La disparition d’un avion et le procès de Hissène Habré à la Une des quotidiens du mardi

Les quotidiens parus mardi accordent un traitement de faveur à l’enquête sur la disparition samedi soir de l’avion de Senegalair en provenance d’Ouagadougou (Burkina Faso), et à la reprise hier du procès de l’ancien président tchadien, Hissène Habré, poursuivi pour crimes de guerre, crimes contre l’humanité, et de torture.

Le Soleil qui parle de crash de l’avion de Senegalair informe qu’ «un bureau d’enquête et d’analyse (est) mis en place».

«L’avion était aux normes. Une enquête judiciaire a été ouverte», dit dans ce journal Maïmouna Ndoye Seck, ministre du Tourisme et des Transports aériens.

Nos confrères du Soleil soulignent que la France et les Canaries appuient les recherches.

Disparition de l’avion de la compagnie Senegalair : Un bureau d’enquête et d’analyse mis en place», note Sud Quotidien.
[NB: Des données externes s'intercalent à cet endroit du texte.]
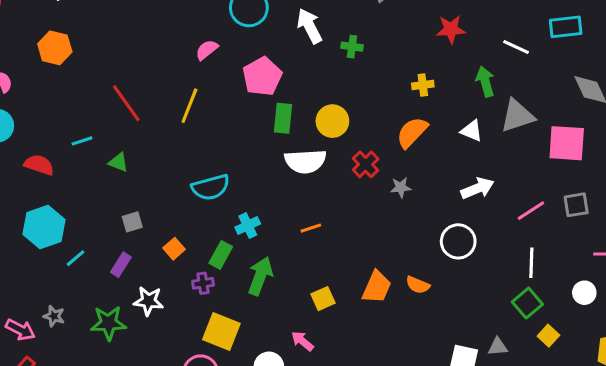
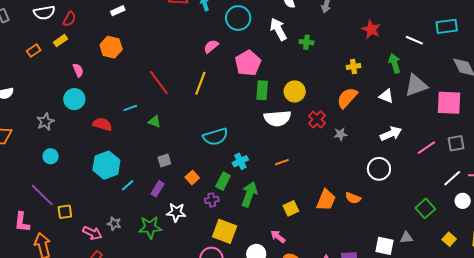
red star: (451, 29) -> (371, 29), turned 30
white line: (531, 263) -> (452, 178), moved, turned 48
yellow square: (548, 336) -> (449, 239), moved

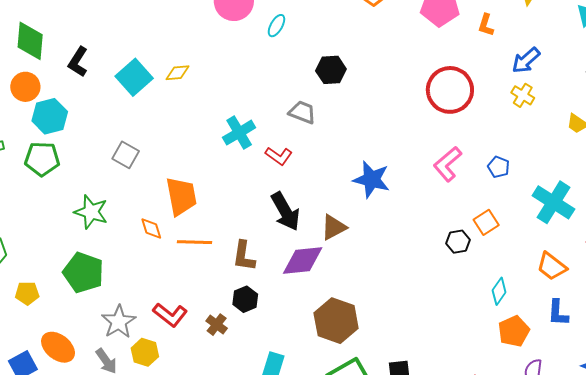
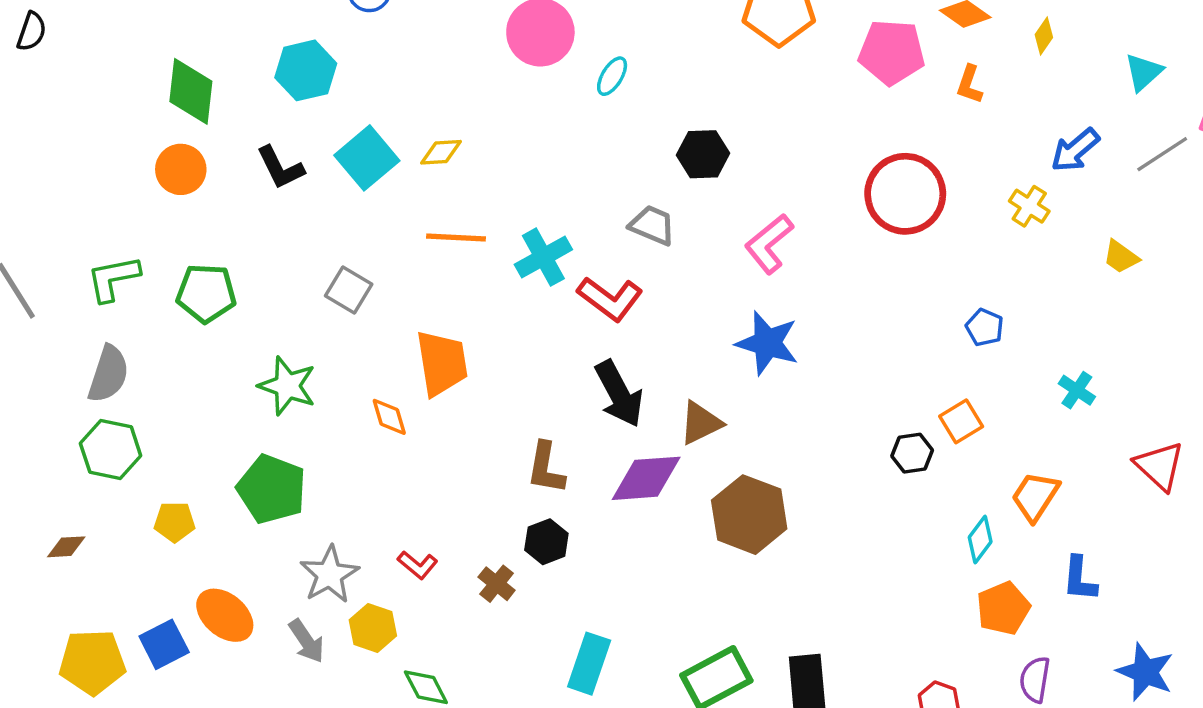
blue arrow: (526, 60) -> (1075, 150), moved
black L-shape: (78, 62) -> (280, 168), moved, turned -60
cyan hexagon: (50, 116) -> (306, 70), moved
red L-shape: (279, 156) -> (610, 299), size x1.4
pink L-shape: (448, 164) -> (769, 244), moved
cyan cross: (553, 202) -> (1077, 390), size x0.5
orange line: (194, 242) -> (456, 238), moved
orange trapezoid: (552, 266) -> (1035, 496), moved, turned 84
red L-shape: (170, 315) -> (418, 565), size x0.7
brown hexagon: (336, 321) -> (749, 515), moved

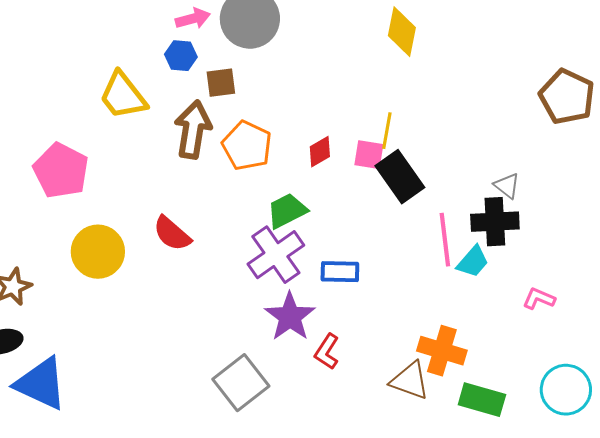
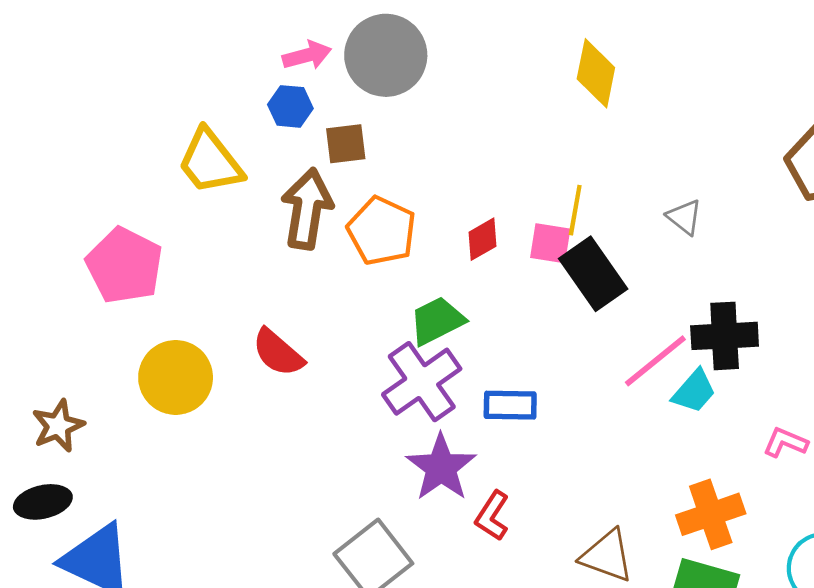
gray triangle: (507, 186) -> (684, 217), moved
pink line: (445, 240) -> (655, 361), turned 58
orange cross: (442, 351) -> (711, 514), moved, turned -36

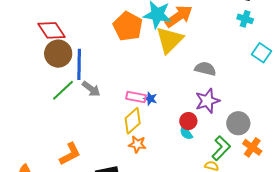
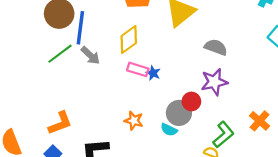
yellow diamond: (133, 121) -> (129, 39), moved
gray circle: (238, 123) -> (179, 113), moved
cyan semicircle: (186, 133) -> (169, 130), moved, turned -35
orange cross: (252, 147) -> (260, 121), moved

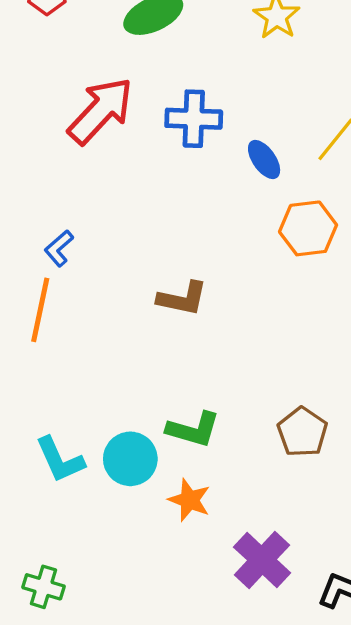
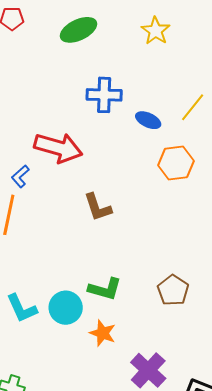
red arrow: (101, 111) -> (58, 148), moved, turned 63
blue ellipse: (264, 159) -> (148, 120), turned -30
brown L-shape: (182, 298) -> (98, 207), turned 60

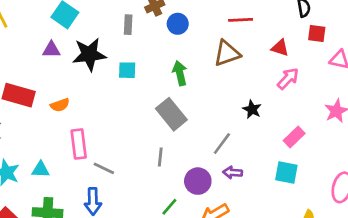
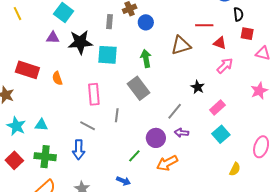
red line: (241, 20) -> (204, 25), moved
cyan square: (127, 70) -> (107, 55), size x1.5
orange semicircle: (60, 105) -> (57, 78), turned 88
pink rectangle: (294, 137) -> (217, 107), moved
pink rectangle: (79, 144) -> (94, 94), moved
gray line: (160, 157) -> (117, 115), moved
cyan square: (286, 172) -> (221, 134), turned 36

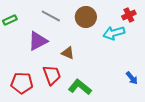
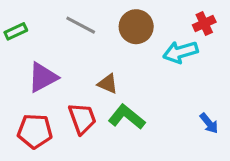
purple triangle: (38, 41) -> (43, 77), moved
green L-shape: (80, 87) -> (127, 117), moved

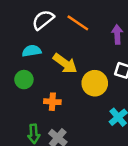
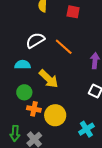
green circle: (24, 80) -> (24, 92), moved
yellow circle: (95, 83) -> (55, 115), moved

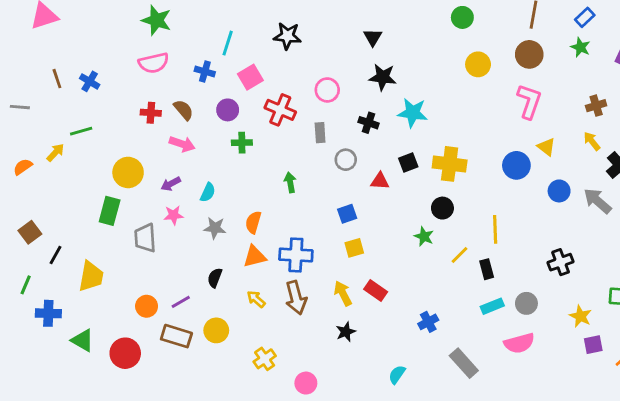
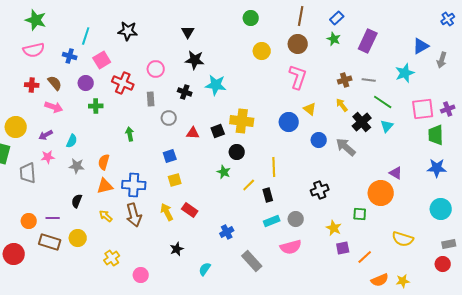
black square: (408, 163) -> (218, 131), moved
purple line: (181, 302) -> (53, 218), turned 32
black star: (346, 332) -> (177, 249), moved

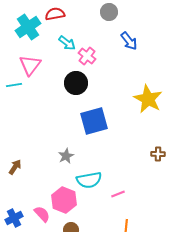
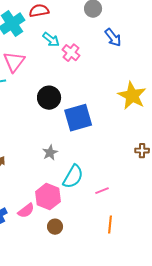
black circle: (76, 83) -> (49, 98), moved
cyan semicircle: (89, 180) -> (73, 177), turned -50
pink semicircle: (42, 214) -> (26, 211), turned 96

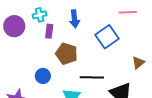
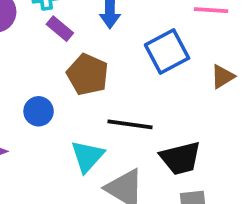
purple rectangle: (49, 31) -> (60, 29), turned -64
brown triangle: (138, 63) -> (223, 77), moved

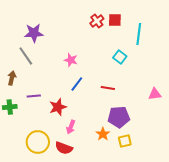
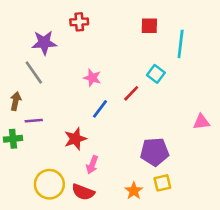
red cross: (97, 21) -> (79, 22), moved, turned 32
red line: (108, 88) -> (131, 93), moved, turned -56
purple line: (34, 96) -> (34, 121), moved
orange star: (103, 134) -> (134, 191), moved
Le Témoin donne cette «polémique autour d’un crash» et souligne que l’agence nationale de l’aviation civile et de la météorologie (Anacim) est restée sans réponses sur certaines questions.

De son côté, Le Quotidien fait état de «l’énigme de Sénégal Air». Pour Le Populaire, «l’enquête livre ses premiers éléments» et que l’Etat a créé un bureau enquête et analyse pour démêler l’affaire.

A sa Une, L’Observateur donne «les visages d’un crash» avec les trois victimes sénégalaises, Dr Yakhya Diop, Youssou Diédhiou et Cheikh Niang, tous travaillant pour SOS Médecins.

«Dr Yakhya Diop, l’enfant de troupe au service de la réanimation. Youssou Diédhiou alias Diégo, le vœu de mariage et le baptême de l’air. Cheikh Niang, la passion de la moto et le dernier voyage à Ouaga», écrit L’Obs.

Traitant du procès de l’ancien président tchadien, Sud Quotidien écrit que «Habré sème la pagaille».

«Amené de force devant les Chambres africaines extraordinaires : Le malaise Habré», titre le journal EnQuête.

Selon Le Populaire, «Habré a été malmené par quatre gaillards, traîné de force devant la barre et bloqué sur sa chaise».

A sa Une, ce journal revient sur «l’horrible exécution des frères Bâ à Grand-Yoff» et informe que le meurtrier, «Bouba Sakho déboule chez les Bâ à 3 h du matin avec un couteau et tue Nassirou et Mara».

La Tribune fait des révélations sur «le boucher de Grand-Yoff» et précise qu’à l’origine du drame, une affaire de téléphone portable.

«J’ai tué les frères Bâ pour soulager leur mère», dit le meurtrier dans La Tribune qui souligne que sa famille a déménagé pour éviter d’être prise à partie.